# Problem: Dension Ice link I20



## W_Jetta (Mar 5, 2004)

Hi.
I installed Dension Ice-link I20 on my car yesterday(single din).
everything is fine. but I have few questions.
*1.How do I use ipod to navigate? I can only navigate using my head unit.SOLVED*
2.my ipod only shows english songs when i connect to my car. bi-language songs display as "......."
3.when I turn on my car my music wont start right away. I have to press seek button few sec. is this normal?

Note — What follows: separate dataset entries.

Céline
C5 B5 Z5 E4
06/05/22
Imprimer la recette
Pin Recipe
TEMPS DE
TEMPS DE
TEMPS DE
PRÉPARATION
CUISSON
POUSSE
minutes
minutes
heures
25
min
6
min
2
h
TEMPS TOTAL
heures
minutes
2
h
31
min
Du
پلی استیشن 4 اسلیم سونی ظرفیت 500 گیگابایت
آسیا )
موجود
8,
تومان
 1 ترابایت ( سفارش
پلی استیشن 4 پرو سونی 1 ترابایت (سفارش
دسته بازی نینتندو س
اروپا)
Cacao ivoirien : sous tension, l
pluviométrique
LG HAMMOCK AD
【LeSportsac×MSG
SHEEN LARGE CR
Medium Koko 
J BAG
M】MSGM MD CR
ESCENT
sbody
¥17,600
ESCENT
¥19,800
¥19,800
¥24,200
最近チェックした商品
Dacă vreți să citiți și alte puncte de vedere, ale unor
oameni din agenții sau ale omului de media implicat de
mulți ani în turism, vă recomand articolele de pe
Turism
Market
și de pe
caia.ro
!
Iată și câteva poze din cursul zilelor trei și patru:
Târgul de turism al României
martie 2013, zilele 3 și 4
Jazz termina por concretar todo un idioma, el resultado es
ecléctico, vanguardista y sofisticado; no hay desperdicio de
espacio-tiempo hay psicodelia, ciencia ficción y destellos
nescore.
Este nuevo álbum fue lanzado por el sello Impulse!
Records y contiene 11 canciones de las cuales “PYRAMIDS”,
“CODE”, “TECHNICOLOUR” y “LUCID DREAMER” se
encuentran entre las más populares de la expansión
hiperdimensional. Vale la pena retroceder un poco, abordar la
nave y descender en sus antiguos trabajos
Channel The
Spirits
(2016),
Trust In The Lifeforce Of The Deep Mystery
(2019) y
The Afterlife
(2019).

_Modified by W_Jetta at 6:17 PM 3-7-2007_


----------



## W_Jetta (Mar 5, 2004)

*Re: Problem: Dension Ice link I20 (W_Jetta)*

bump


----------



## W_Jetta (Mar 5, 2004)

*Re: Problem: Dension Ice link I20 (W_Jetta)*

help?


----------



## W_Jetta (Mar 5, 2004)

*Re: Problem: Dension Ice link I20 (W_Jetta)*

nobody uses dension ice link??


----------



## W_Jetta (Mar 5, 2004)

*Re: Problem: Dension Ice link I20 (W_Jetta)*

comeon guys


----------



## [email protected] (Feb 20, 2002)

*Re: Problem: Dension Ice link I20 (W_Jetta)*

Is it the new ones or the old icelink?


----------



## W_Jetta (Mar 5, 2004)

*Re: Problem: Dension Ice link I20 ([email protected])*

I dont know which one i have.
its dension ice link plus I20 vw


_Modified by W_Jetta at 10:00 AM 3-8-2007_


----------



## W_Jetta (Mar 5, 2004)

*Re: Problem: Dension Ice link I20 (W_Jetta)*

ttt


----------